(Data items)

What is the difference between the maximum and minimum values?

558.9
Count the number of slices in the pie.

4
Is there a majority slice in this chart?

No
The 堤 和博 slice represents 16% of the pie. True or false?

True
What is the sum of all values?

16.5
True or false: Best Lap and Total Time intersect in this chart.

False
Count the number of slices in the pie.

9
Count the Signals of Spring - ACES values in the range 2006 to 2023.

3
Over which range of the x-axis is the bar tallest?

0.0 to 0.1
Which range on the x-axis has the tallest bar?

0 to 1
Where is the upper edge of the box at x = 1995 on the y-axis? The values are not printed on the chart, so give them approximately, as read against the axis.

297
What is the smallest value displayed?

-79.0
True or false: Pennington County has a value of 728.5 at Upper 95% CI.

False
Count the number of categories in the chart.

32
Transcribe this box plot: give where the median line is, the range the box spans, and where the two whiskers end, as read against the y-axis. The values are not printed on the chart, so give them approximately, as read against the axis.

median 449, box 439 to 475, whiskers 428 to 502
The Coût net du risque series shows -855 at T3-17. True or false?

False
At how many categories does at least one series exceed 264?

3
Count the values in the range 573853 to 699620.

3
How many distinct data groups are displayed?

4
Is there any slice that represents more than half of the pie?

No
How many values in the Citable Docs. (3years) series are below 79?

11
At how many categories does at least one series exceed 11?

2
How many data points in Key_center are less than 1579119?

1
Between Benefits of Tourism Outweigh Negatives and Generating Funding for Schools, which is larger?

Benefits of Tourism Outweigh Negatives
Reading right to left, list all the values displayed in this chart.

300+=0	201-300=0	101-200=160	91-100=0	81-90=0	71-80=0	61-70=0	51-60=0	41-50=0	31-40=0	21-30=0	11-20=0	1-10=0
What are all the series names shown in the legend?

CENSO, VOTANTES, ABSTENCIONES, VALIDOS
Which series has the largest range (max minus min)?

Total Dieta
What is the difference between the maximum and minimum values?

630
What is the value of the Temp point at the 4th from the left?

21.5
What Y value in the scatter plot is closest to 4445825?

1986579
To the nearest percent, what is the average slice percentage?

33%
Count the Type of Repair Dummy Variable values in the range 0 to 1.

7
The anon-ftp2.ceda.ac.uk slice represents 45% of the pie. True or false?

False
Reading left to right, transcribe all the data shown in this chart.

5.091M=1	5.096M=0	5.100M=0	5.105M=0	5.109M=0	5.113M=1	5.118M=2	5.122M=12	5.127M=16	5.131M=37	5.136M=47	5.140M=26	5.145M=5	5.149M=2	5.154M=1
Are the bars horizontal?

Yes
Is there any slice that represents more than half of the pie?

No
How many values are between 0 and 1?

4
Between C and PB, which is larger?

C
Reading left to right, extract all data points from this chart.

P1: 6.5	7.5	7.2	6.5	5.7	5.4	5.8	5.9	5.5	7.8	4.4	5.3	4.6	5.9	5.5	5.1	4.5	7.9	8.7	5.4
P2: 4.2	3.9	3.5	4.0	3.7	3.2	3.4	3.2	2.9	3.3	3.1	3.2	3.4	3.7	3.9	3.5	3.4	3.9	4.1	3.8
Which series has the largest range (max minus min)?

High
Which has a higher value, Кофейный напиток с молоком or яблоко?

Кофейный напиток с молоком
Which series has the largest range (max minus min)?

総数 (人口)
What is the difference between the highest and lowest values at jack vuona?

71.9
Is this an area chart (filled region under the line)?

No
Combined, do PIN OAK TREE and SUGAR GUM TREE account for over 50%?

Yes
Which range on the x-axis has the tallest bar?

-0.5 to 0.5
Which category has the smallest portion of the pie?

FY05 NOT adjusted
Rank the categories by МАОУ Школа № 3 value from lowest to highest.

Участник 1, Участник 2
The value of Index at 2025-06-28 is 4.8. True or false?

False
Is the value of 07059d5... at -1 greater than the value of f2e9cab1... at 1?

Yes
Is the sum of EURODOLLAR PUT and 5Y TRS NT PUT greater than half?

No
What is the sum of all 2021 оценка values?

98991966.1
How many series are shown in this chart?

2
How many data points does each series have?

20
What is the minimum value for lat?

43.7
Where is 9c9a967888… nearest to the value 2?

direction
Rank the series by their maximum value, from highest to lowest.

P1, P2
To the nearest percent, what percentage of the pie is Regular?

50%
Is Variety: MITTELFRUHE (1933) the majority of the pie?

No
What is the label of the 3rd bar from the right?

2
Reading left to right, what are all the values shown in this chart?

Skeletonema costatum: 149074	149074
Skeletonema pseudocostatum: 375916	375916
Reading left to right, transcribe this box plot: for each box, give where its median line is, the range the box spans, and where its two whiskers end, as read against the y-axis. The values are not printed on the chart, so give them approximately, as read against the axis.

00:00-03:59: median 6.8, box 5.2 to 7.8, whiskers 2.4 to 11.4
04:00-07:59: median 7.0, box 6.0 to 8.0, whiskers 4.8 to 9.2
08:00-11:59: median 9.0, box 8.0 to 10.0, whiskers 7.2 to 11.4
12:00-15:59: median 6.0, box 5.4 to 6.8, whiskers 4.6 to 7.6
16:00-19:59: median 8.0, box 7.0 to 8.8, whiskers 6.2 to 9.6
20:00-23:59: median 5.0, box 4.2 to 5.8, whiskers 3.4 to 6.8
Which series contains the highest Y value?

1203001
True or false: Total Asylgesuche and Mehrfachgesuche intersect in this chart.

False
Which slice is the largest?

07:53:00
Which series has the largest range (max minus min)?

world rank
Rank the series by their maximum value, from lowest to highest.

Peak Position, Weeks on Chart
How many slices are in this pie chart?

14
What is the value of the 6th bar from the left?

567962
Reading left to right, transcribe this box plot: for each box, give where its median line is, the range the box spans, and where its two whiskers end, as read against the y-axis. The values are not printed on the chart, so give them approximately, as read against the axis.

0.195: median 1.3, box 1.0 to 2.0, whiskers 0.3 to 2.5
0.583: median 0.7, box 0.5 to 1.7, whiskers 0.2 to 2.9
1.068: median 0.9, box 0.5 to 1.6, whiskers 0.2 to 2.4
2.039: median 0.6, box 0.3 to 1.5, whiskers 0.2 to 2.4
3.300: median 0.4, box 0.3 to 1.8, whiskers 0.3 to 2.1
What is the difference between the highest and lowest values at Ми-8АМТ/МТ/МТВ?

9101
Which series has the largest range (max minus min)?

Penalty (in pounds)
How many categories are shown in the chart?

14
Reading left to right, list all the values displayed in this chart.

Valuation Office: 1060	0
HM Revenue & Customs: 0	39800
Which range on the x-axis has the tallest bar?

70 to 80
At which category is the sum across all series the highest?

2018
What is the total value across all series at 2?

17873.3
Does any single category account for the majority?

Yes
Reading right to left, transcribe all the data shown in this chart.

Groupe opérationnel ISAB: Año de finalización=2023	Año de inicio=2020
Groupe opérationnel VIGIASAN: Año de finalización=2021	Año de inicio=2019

▸ **REQUEST**:
Rewrite the data items above, changing every "x-axis" to "horizontal axis" and leaving everything else as it is.

▸ **WRITTEN SOLUTION**:
What is the difference between the maximum and minimum values?

558.9
Count the number of slices in the pie.

4
Is there a majority slice in this chart?

No
The 堤 和博 slice represents 16% of the pie. True or false?

True
What is the sum of all values?

16.5
True or false: Best Lap and Total Time intersect in this chart.

False
Count the number of slices in the pie.

9
Count the Signals of Spring - ACES values in the range 2006 to 2023.

3
Over which range of the horizontal axis is the bar tallest?

0.0 to 0.1
Which range on the horizontal axis has the tallest bar?

0 to 1
Where is the upper edge of the box at x = 1995 on the y-axis? The values are not printed on the chart, so give them approximately, as read against the axis.

297
What is the smallest value displayed?

-79.0
True or false: Pennington County has a value of 728.5 at Upper 95% CI.

False
Count the number of categories in the chart.

32
Transcribe this box plot: give where the median line is, the range the box spans, and where the two whiskers end, as read against the y-axis. The values are not printed on the chart, so give them approximately, as read against the axis.

median 449, box 439 to 475, whiskers 428 to 502
The Coût net du risque series shows -855 at T3-17. True or false?

False
At how many categories does at least one series exceed 264?

3
Count the values in the range 573853 to 699620.

3
How many distinct data groups are displayed?

4
Is there any slice that represents more than half of the pie?

No
How many values in the Citable Docs. (3years) series are below 79?

11
At how many categories does at least one series exceed 11?

2
How many data points in Key_center are less than 1579119?

1
Between Benefits of Tourism Outweigh Negatives and Generating Funding for Schools, which is larger?

Benefits of Tourism Outweigh Negatives
Reading right to left, list all the values displayed in this chart.

300+=0	201-300=0	101-200=160	91-100=0	81-90=0	71-80=0	61-70=0	51-60=0	41-50=0	31-40=0	21-30=0	11-20=0	1-10=0
What are all the series names shown in the legend?

CENSO, VOTANTES, ABSTENCIONES, VALIDOS
Which series has the largest range (max minus min)?

Total Dieta
What is the difference between the maximum and minimum values?

630
What is the value of the Temp point at the 4th from the left?

21.5
What Y value in the scatter plot is closest to 4445825?

1986579
To the nearest percent, what is the average slice percentage?

33%
Count the Type of Repair Dummy Variable values in the range 0 to 1.

7
The anon-ftp2.ceda.ac.uk slice represents 45% of the pie. True or false?

False
Reading left to right, transcribe all the data shown in this chart.

5.091M=1	5.096M=0	5.100M=0	5.105M=0	5.109M=0	5.113M=1	5.118M=2	5.122M=12	5.127M=16	5.131M=37	5.136M=47	5.140M=26	5.145M=5	5.149M=2	5.154M=1
Are the bars horizontal?

Yes
Is there any slice that represents more than half of the pie?

No
How many values are between 0 and 1?

4
Between C and PB, which is larger?

C
Reading left to right, extract all data points from this chart.

P1: 6.5	7.5	7.2	6.5	5.7	5.4	5.8	5.9	5.5	7.8	4.4	5.3	4.6	5.9	5.5	5.1	4.5	7.9	8.7	5.4
P2: 4.2	3.9	3.5	4.0	3.7	3.2	3.4	3.2	2.9	3.3	3.1	3.2	3.4	3.7	3.9	3.5	3.4	3.9	4.1	3.8
Which series has the largest range (max minus min)?

High
Which has a higher value, Кофейный напиток с молоком or яблоко?

Кофейный напиток с молоком
Which series has the largest range (max minus min)?

総数 (人口)
What is the difference between the highest and lowest values at jack vuona?

71.9
Is this an area chart (filled region under the line)?

No
Combined, do PIN OAK TREE and SUGAR GUM TREE account for over 50%?

Yes
Which range on the horizontal axis has the tallest bar?

-0.5 to 0.5
Which category has the smallest portion of the pie?

FY05 NOT adjusted
Rank the categories by МАОУ Школа № 3 value from lowest to highest.

Участник 1, Участник 2
The value of Index at 2025-06-28 is 4.8. True or false?

False
Is the value of 07059d5... at -1 greater than the value of f2e9cab1... at 1?

Yes
Is the sum of EURODOLLAR PUT and 5Y TRS NT PUT greater than half?

No
What is the sum of all 2021 оценка values?

98991966.1
How many series are shown in this chart?

2
How many data points does each series have?

20
What is the minimum value for lat?

43.7
Where is 9c9a967888… nearest to the value 2?

direction
Rank the series by their maximum value, from highest to lowest.

P1, P2
To the nearest percent, what percentage of the pie is Regular?

50%
Is Variety: MITTELFRUHE (1933) the majority of the pie?

No
What is the label of the 3rd bar from the right?

2
Reading left to right, what are all the values shown in this chart?

Skeletonema costatum: 149074	149074
Skeletonema pseudocostatum: 375916	375916
Reading left to right, transcribe this box plot: for each box, give where its median line is, the range the box spans, and where its two whiskers end, as read against the y-axis. The values are not printed on the chart, so give them approximately, as read against the axis.

00:00-03:59: median 6.8, box 5.2 to 7.8, whiskers 2.4 to 11.4
04:00-07:59: median 7.0, box 6.0 to 8.0, whiskers 4.8 to 9.2
08:00-11:59: median 9.0, box 8.0 to 10.0, whiskers 7.2 to 11.4
12:00-15:59: median 6.0, box 5.4 to 6.8, whiskers 4.6 to 7.6
16:00-19:59: median 8.0, box 7.0 to 8.8, whiskers 6.2 to 9.6
20:00-23:59: median 5.0, box 4.2 to 5.8, whiskers 3.4 to 6.8
Which series contains the highest Y value?

1203001
True or false: Total Asylgesuche and Mehrfachgesuche intersect in this chart.

False
Which slice is the largest?

07:53:00
Which series has the largest range (max minus min)?

world rank
Rank the series by their maximum value, from lowest to highest.

Peak Position, Weeks on Chart
How many slices are in this pie chart?

14
What is the value of the 6th bar from the left?

567962
Reading left to right, transcribe this box plot: for each box, give where its median line is, the range the box spans, and where its two whiskers end, as read against the y-axis. The values are not printed on the chart, so give them approximately, as read against the axis.

0.195: median 1.3, box 1.0 to 2.0, whiskers 0.3 to 2.5
0.583: median 0.7, box 0.5 to 1.7, whiskers 0.2 to 2.9
1.068: median 0.9, box 0.5 to 1.6, whiskers 0.2 to 2.4
2.039: median 0.6, box 0.3 to 1.5, whiskers 0.2 to 2.4
3.300: median 0.4, box 0.3 to 1.8, whiskers 0.3 to 2.1
What is the difference between the highest and lowest values at Ми-8АМТ/МТ/МТВ?

9101
Which series has the largest range (max minus min)?

Penalty (in pounds)
How many categories are shown in the chart?

14
Reading left to right, list all the values displayed in this chart.

Valuation Office: 1060	0
HM Revenue & Customs: 0	39800
Which range on the horizontal axis has the tallest bar?

70 to 80
At which category is the sum across all series the highest?

2018
What is the total value across all series at 2?

17873.3
Does any single category account for the majority?

Yes
Reading right to left, transcribe all the data shown in this chart.

Groupe opérationnel ISAB: Año de finalización=2023	Año de inicio=2020
Groupe opérationnel VIGIASAN: Año de finalización=2021	Año de inicio=2019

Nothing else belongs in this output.